LEK-Gemma3-1B-v2 Benchmarks

Benchmark results from testing the fine-tuned 1B parameter model (LEK-Gemma3-1B-layered-v2) for use in the go-i18n classification pipeline. Conducted 2026-02-19.

Summary

The 1B model is not useful for generative tasks (code, prose, pattern completion) but has a genuine sweet spot in constrained classification — specifically domain classification at 75% accuracy in 0.17s per task (~5,000 sentences/second on M3).

Round 1: Practical Dev Tasks

5 open-ended tasks, temp=0.3, max_tokens=512.

Task	Result	Notes
Bug spotting (Go security)	Partial	Right direction, wrong specific fix
Commit message	Miss	Wrong format, verbose
Go function generation	Miss	Hallucinated APIs
Grammar table (5 verbs)	2/5	"deploy", "scaffold" correct; rest wrong
Code review (1 sentence)	Partial	Muddled reasoning, pad token degeneration

Verdict: Not useful for generative work. Pad token degeneration on longer output.

Round 2: Narrow Constrained Tasks

24 tasks, temp=0.1, one-word/short answers. Average 0.19s per task.

Category	Score	Notes
Domain classification	3/4 (75%)	technical, creative, ethical, casual
Article selection	2/3 (67%)	"an API" and "an SSH" correct, missed "a URL"
Tense detection	2/4 (50%)	Weak on gerund vs base form
Plural detection	2/3 (67%)	"matrices" and "datum" correct
Conjugation	Mixed	Some correct, many hallucinated forms

Round 3: Tightest Format

27 tasks, temp=0.05, binary T/F or forced choice. Average 0.18s per task.

Category	Score	Notes
Domain classification	6/8 (75%)	Consistent — this is the sweet spot
Article correctness T/F	3/3 (100%)	"an SSH"=true, "a API"=false, "an URL"=false
Tone/sentiment	2/3 (67%)	Got positive + negative, neutral confused
Irregular base forms A/B	2/2 (100%)	"went"→go, "mice"→mouse
True/False grammar	4/8 (50%)	Strong false-bias
Pattern fill	0/4 (0%)	Echoes prompt or hallucinates

Sweet Spots (Use These)

Capability	Accuracy	Speed	Scale
Domain classification	75%	0.17s	~5K sentences/sec
Article correctness	100%	0.17s	Binary T/F format
Irregular base form ID	100%	0.17s	Forced A/B choice

Dead Zones (Avoid)

Capability	Accuracy	Problem
Pattern fill	0%	Echoes or hallucinates
True/False (general)	50%	False-bias when uncertain
Tense detection	50%	Gerund/base confusion
Code generation	~0%	Hallucinated APIs, degeneration

Implications for go-i18n Pipeline

Phase 2a: 1B Pre-Classification

The 88K Phase 0 seed corpus can be pre-tagged with domain labels (technical/creative/ethical/casual) in ~18 seconds on M3. This pre-sort enables:

Batched imprint processing — group seeds by domain before running GrammarImprint
Per-domain reference distributions — calibrate what "normal" grammar looks like within each domain
Anomaly detection — texts where 1B tag disagrees with imprint-based classification are either misclassified (training signal for 1B) or genuinely cross-domain

Known Weakness to Fix

The technical ↔ creative confusion is the main error pattern. The model sometimes calls technical text (CLI commands, Docker instructions) "creative". This is likely fixable with targeted fine-tuning examples showing code/CLI vs literary prose.

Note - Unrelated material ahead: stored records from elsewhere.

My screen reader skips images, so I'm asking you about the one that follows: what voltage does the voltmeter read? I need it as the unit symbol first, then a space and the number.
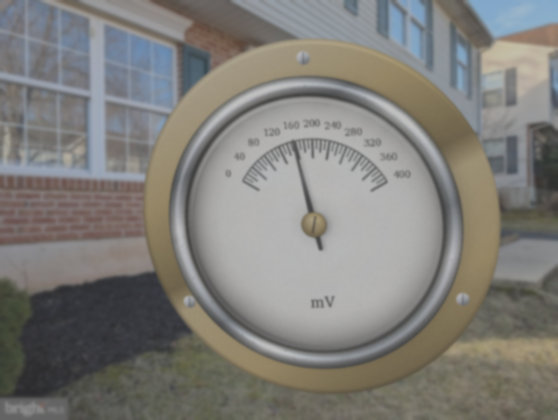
mV 160
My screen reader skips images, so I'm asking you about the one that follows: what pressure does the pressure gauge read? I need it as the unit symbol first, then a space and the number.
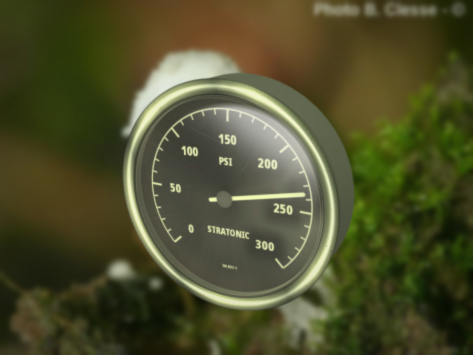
psi 235
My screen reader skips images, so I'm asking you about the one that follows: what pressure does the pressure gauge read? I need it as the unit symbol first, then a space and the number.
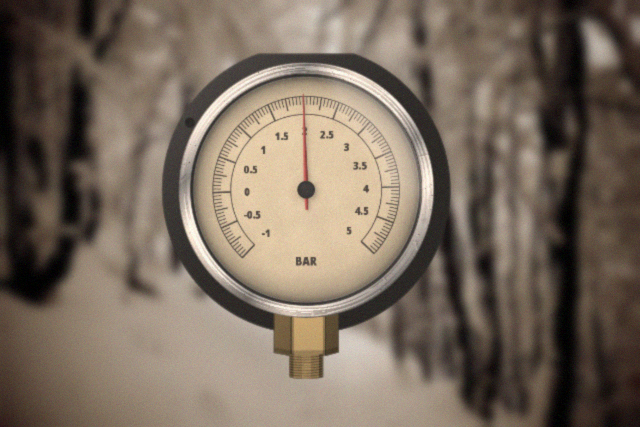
bar 2
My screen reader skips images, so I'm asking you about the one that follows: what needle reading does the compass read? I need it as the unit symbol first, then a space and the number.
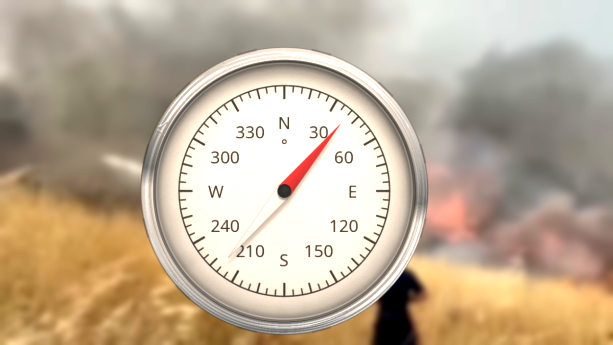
° 40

Article/Irregular Validators

The 100% accuracy on article correctness and irregular base forms suggests these grammar features are well-learned. Worth testing as lightweight validators that supplement the rule-based Article() and PastTense() for edge cases the grammar tables miss.

1B vs 27B Comparison

Same creative probe (lighthouse keeper story, 3 perspectives):

Metric	1B	27B
Output length	3,209 chars	4,470 chars
Generation time	3.5s	28.1s
Throughput	918 chars/s	159 chars/s
Style	Journal-style, atmospheric, distinctive voice	Structured three-part, conventional, complete

The 1B model is 6x faster with arguably more distinctive prose per token. For classification (not generation), the speed advantage is the key metric.